■ **TEXT SEGMENT**:
# # #

In today’s unpredictable world, a faster, more agile method that accounts for uncertainty is often a more effective way for supply chains to navigate the tumult of our current business landscape.
A Shifting Landscape
In the last decade alone, supply chains have become more complex than ever before. According to Matt Hoffman, VP of product and industry solutions at John Galt Solutions, there are several intersecting factors contributing to this complexity, such as increased variability, broader supplier bases, globalization and the fact that the sheer number of people involved in each decision has increased.
Simon Ellis, group vice president at International Data Corporation (IDC), adds that faster decision-making needs, increased disruption and higher customer expectations are also important factors to consider. “Customers expect better forecast accuracy, better customer service,” he says. “They are far less forgiving today than ever in the past.”
To an extent, customers expect more because more has become possible. With the help of improved technology, companies can offer more speed and reliability to the customer. But another element of this shift is that supply chains themselves function differently than they used to.
Previously, supply chains operated more linearly and in silos. Visibility was often limited to each of those silos, rarely extending across the rest of the supply chain. Supply chain planning was also more static. Forecasts would capture a point-in-time snapshot of demand, supply and market conditions, and this snapshot would change very little until the next round of forecasting.
Despite its apparent limitations, that system worked fine, as the linear supply chains could tolerate longer decision cycles. But today’s supply chains are more interconnected and must respond to constant change and more complexity. Data needs to be collected in real time and the decisions based on that data must take into account the constantly changing conditions of a globalized economy. End-to-end visibility and connected, cross-functional supply chain decisions are no longer a luxury, but a necessity.
In our current landscape, siloed and static planning creates highly fragile supply chains that are resistant to change (often trying to avoid change), and technology designed around this older model simply isn’t compatible with today’s world.
The Value of AI and Supply Chain Decision Orchestration
According to Ellis, decision intelligence is uniquely suited to solve these challenges. For one, AI-supported decision-making is faster and more efficient than its older counterparts, it creates real-time analyses of supply chain conditions, and it allows for far more dynamic decision-making. “Ten years ago,” he says, “it took four or more weeks to run a sales and operations (S&OP) plan. AI-enabled planning solutions deliver faster decision-making at a far lower cost — in hours or days, not weeks.”
AI-driven decision intelligence solves for a more complex array of supply chain planning issues, by automating the orchestration of decisions that integrate various processes and functions while also providing transparency and analysis across the organization and its partners. For example, if a company is deciding whether or not to nearshore production, AI can help it determine the implications of that decision on cost, customer service, sales, cash flow, capacity, sustainability and other factors as interconnected elements of the overall decision versus individual elements that operate independently of the rest.
As those decisions are implemented, AI-enabled supply chain planning platforms track the decision results over time, so any user, regardless of role or skillset, can look back at how their decisions performed and adjust their strategies accordingly, when and where needed. One no longer has to wait for a monthly executive review meeting; these decisions and reviews happen at the speed of business.
With AI doing the heavy lifting, human planners are free to focus on higher-level work. The system, which is a repository of planning knowledge, is designed to work with humans, not replace them, says Ellis. This creates an important shift in the typical supply chain planner’s job. Where previously, that person was tasked with knowing all of the necessary planning details, now that person can rely on the system to hold that information, while the supply chain manager moves on to more complex decision-making.

# # #

■ **WORK TO COMPLETE**:
• 1. Write out the stretch of the supply chain planning passage from "Despite its apparent" through "with today’s world.", word for word.
• 2. Carry on the passage about AI in supply chain planning from its final sentence.

■ **DATA SECTION**:
# # #

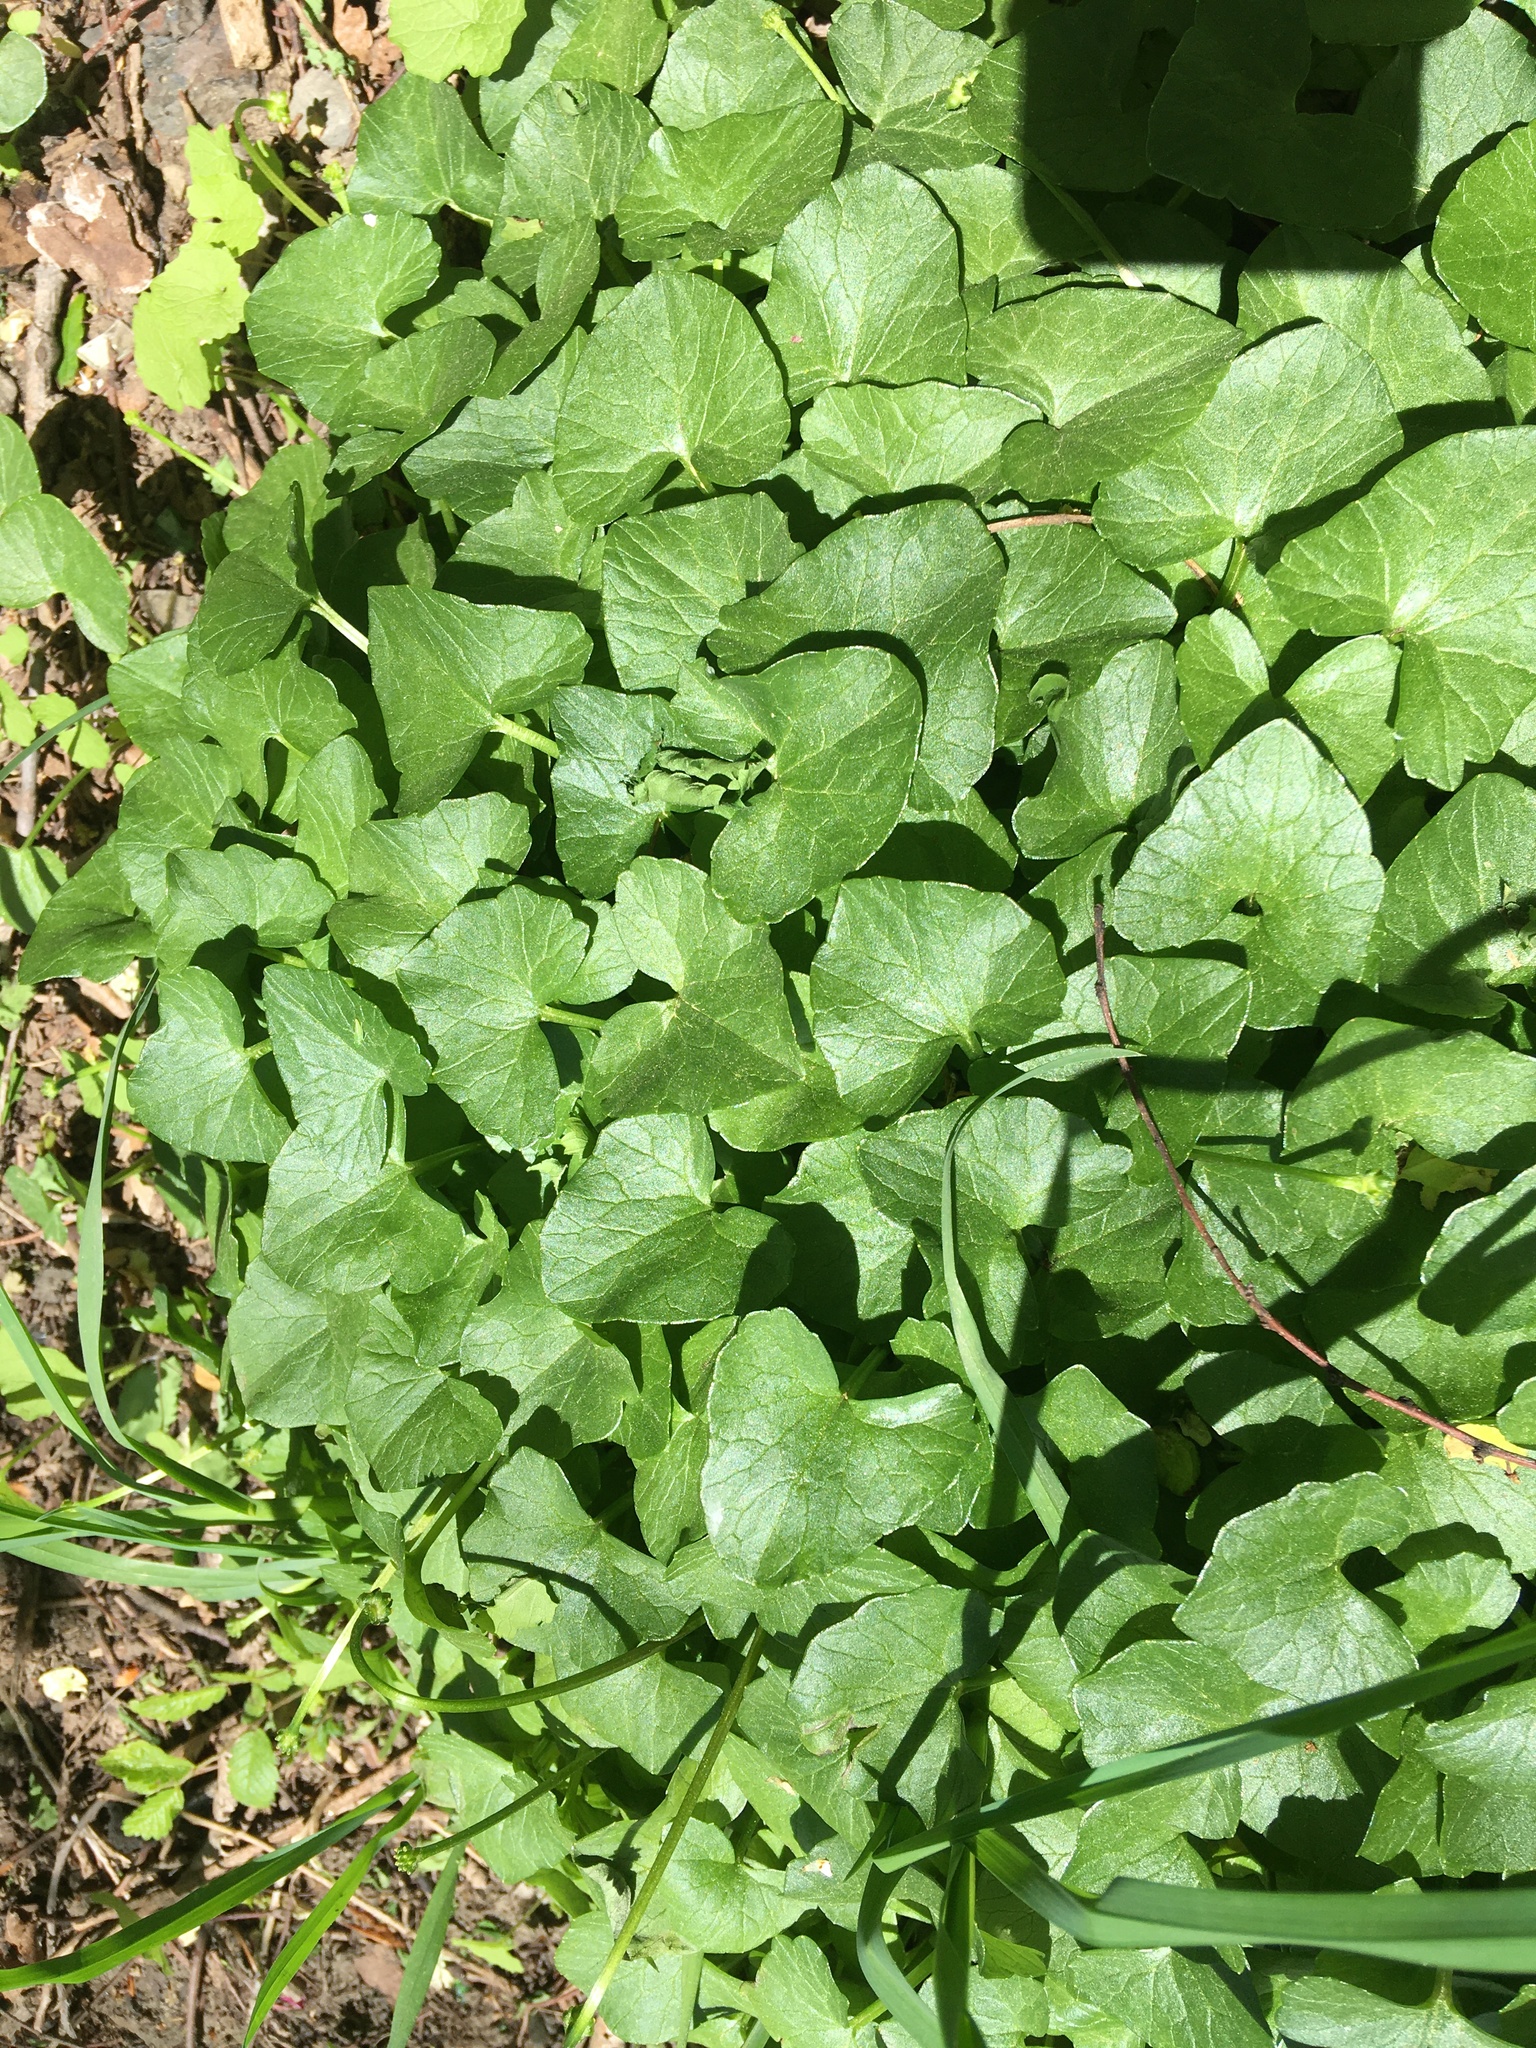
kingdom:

# # #

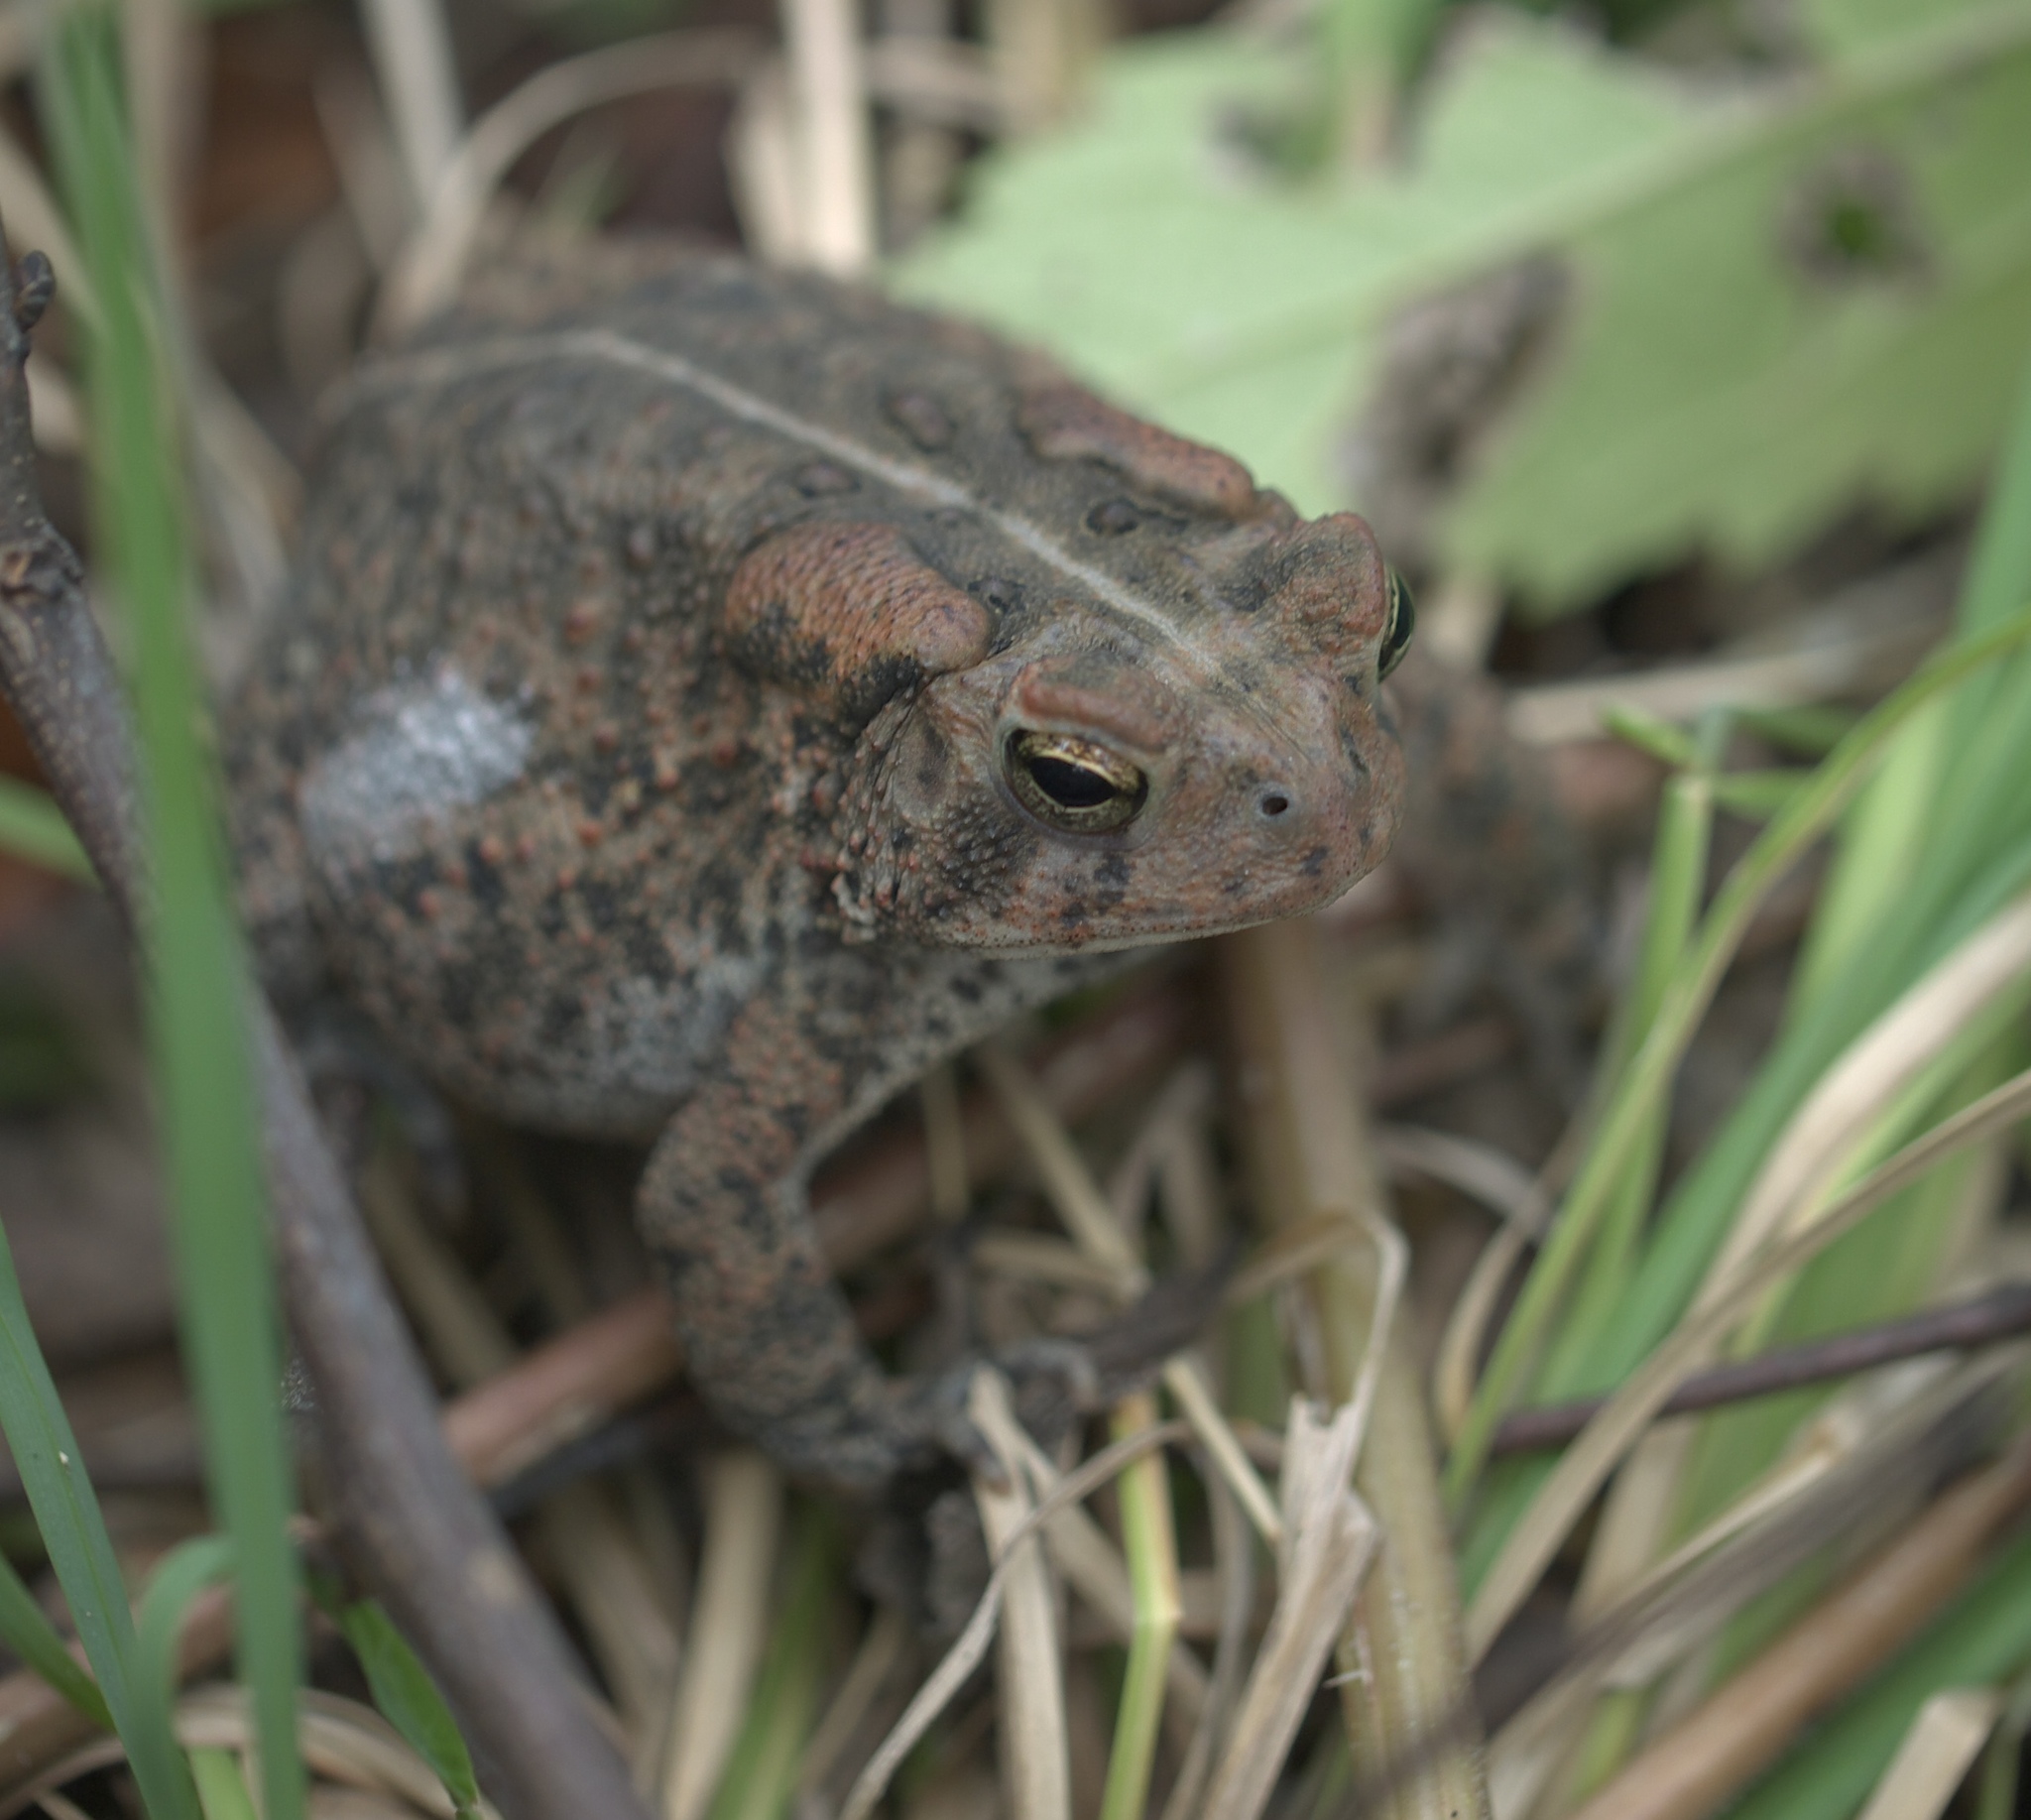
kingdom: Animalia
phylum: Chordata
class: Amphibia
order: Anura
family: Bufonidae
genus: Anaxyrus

# # #

■ **RESPONSE LIST**:
• 1.
Despite its apparent limitations, that system worked fine, as the linear supply chains could tolerate longer decision cycles. But today’s supply chains are more interconnected and must respond to constant change and more complexity. Data needs to be collected in real time and the decisions based on that data must take into account the constantly changing conditions of a globalized economy. End-to-end visibility and connected, cross-functional supply chain decisions are no longer a luxury, but a necessity.
In our current landscape, siloed and static planning creates highly fragile supply chains that are resistant to change (often trying to avoid change), and technology designed around this older model simply isn’t compatible with today’s world.

• 2.
A Different Approach to Decision-Making
Traditional planning processes rely on outdated systems that are designed to predict and avoid disruption and fight complexity. They catalogue potential risk, and then make a plan to avoid, mitigate, and react to it, all while striving for ever-more-precise and accurate plans. However, this approach, which focuses on chasing accuracy and certainty, is not the right approach to navigate the dynamics of today’s landscape.
As business complexity continues to grow, says Alex Pradhan, global product strategy leader at John Galt Solutions, businesses must embrace not fight it. Denying or fighting complexity and uncertainty is a hopeless battle. A decision intelligence approach offers a way to both deal with the greater complexity and go beyond — to embrace both complexity and uncertainty, and transform them into competitive differentiators for the business. Here, Pradhan argues, companies can maximize their business value and outpace their competition by recognizing the influential factors as opportunities, not threats.
Supply chain planning platforms infused with this dynamic decision-making approach help companies move towards a more flexible, adaptable and composable supply chain. Instead of striving for a perfect plan, these platforms acknowledge the inevitability of both uncertainty and variability across supply, demand and other factors. They then generate a range of possible scenarios and outcomes, so planners can choose the best course for a given set of conditions, goals and risk tolerances. This allows for a more agile supply chain that does not try to control or avoid disruptions. Rather it embraces volatility as a constant, plans for it and remains flexible enough to manage and predict it.
Changing Priorities in the Market
Companies are increasingly prioritizing cost control in their supply chain management strategies. At the same time, efficiency and resiliency remain crucially important, and if neglected, could end up costing the company even more money, despite the upfront investment of new technologies. Slow decision-making, for instance, can seriously impact a company’s bottom line, says Hoffman.
The key is to find the balance between investment, cost control and supply chain agility. Oftentimes, says Pradhan, the upfront investment in a particular decision can generate value in the long run. For example, a planning platform may recommend a company source from a particular supplier, because that supplier offers more supply certainty. At the outset, that choice may cost more in inventory and product costs, but reliability can be more valuable than the company might think if the alternative is a greater loss in sales and customer satisfaction due to poor supplier reliability.
Agility cannot be underestimated in a company’s overall cost control strategy. Not only can a more agile supply chain help companies weather even the most dramatic global crises, it can help them come out on top on the other end of a crisis because the embraced rather than tried to control or avoid uncertainty.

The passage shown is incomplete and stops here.